» Activities
1. In the algebra thread, what error at the first step of solving 5z + 3 = 36z does Answer 3 point out?
2. Pick up the algebra thread after its final line and continue it.

___ Text shown ___

Question

Group the terms with variables on one side of the equal sign, and simplify.
39y = 4y + 11

Answer 1

\(39y = 4y +11\)

\(39y - 4y = 11\)

\(35y =11\)

\(y = \frac{11}{35}\)

Answer 2

Group the terms with variables on one side of the equal sign, and simplify.
5z + 3 = 36z


3 = 41z
8z = 36
3 = 31z
−3 = 31z

Answer 3

Close! But you added \(5z\) to both sides at the first step instead of subtracting it.
So it's:

\(5z+3 = 36z\)
\(3 = 36z - 5z\)
\(3 = 31z\)

Can you take it from there?

Answer 4

What is the value of \(z\) then?

Answer 5

can you show me step by step how to

Answer 6

Sure.

___ Dataset ___

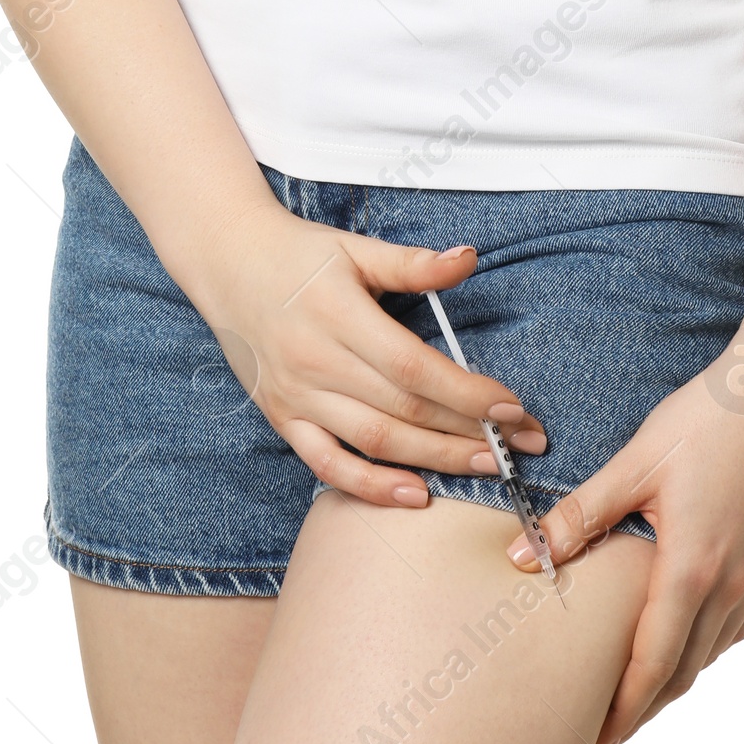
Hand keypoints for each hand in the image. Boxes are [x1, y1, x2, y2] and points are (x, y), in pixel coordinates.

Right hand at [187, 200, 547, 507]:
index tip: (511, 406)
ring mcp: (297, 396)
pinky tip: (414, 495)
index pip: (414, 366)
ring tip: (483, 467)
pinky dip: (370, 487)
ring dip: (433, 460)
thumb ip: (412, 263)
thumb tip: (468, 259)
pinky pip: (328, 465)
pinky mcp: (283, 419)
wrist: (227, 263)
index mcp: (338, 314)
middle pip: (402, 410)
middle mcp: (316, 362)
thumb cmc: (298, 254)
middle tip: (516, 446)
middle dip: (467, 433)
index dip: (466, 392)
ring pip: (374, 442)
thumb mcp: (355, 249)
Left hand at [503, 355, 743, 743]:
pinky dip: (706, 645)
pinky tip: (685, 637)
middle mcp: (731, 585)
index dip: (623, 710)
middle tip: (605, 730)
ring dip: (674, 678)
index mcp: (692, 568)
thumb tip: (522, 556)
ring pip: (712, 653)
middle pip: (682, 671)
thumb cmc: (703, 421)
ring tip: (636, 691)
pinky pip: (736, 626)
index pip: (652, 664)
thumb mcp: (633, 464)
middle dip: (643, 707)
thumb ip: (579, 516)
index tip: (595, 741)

___
___ Dataset ___

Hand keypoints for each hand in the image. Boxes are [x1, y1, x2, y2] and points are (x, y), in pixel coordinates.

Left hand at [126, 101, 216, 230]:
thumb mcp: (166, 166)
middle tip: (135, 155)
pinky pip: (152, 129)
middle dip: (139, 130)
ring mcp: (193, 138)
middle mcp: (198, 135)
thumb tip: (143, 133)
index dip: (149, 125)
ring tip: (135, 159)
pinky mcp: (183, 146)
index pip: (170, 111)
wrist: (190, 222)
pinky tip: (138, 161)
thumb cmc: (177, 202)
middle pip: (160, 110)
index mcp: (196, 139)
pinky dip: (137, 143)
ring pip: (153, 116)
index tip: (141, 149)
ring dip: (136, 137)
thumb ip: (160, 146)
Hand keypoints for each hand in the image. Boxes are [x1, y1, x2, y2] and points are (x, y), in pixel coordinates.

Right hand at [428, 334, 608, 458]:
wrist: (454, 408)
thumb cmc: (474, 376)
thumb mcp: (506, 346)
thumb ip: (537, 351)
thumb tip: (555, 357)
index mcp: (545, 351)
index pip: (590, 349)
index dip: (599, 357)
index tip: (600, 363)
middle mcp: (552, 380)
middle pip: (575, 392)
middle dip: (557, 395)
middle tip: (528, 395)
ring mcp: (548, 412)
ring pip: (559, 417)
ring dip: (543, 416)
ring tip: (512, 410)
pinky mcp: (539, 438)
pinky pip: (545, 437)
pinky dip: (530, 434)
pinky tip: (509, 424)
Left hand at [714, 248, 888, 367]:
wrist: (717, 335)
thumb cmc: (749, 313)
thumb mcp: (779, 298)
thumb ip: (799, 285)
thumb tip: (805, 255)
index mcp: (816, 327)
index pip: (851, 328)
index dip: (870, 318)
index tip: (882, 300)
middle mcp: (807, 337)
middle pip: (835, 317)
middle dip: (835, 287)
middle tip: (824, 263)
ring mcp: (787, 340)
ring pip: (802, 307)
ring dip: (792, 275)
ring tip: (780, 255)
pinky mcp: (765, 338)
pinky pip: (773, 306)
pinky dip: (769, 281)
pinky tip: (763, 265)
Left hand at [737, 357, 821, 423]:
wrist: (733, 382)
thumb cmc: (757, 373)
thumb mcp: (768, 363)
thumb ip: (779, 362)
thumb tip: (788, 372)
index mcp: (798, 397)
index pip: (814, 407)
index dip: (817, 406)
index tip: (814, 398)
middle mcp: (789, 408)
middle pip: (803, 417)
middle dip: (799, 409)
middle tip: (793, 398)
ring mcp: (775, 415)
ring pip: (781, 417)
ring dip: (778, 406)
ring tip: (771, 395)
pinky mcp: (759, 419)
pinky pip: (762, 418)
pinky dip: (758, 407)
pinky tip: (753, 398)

___

» Answers to the exercise
1. Adding 5z to both sides instead of subtracting it.

2.
Answer 7

thank you

Answer 8

The first step to solve for the variable (in our case, \(z\)) is to get the similar \(z\) terms on one side of the equation:

So take \(5z + 3 = 36z\) and we want to have all the terms with "\(z\)" on one side, so lets subtract "\(5z\)" from both sides.

\(5z + 3 - 5z = 36z - 5z\) which reduces to \(3 = 31z\). Do you understand?

Also if we wanted to solve for \(z\) we want to divide both sides by \(31\). This is because we don't want the value of "\(31z\)", we want the value of "\(z\)"!

So \(z = \frac{3}{31}\).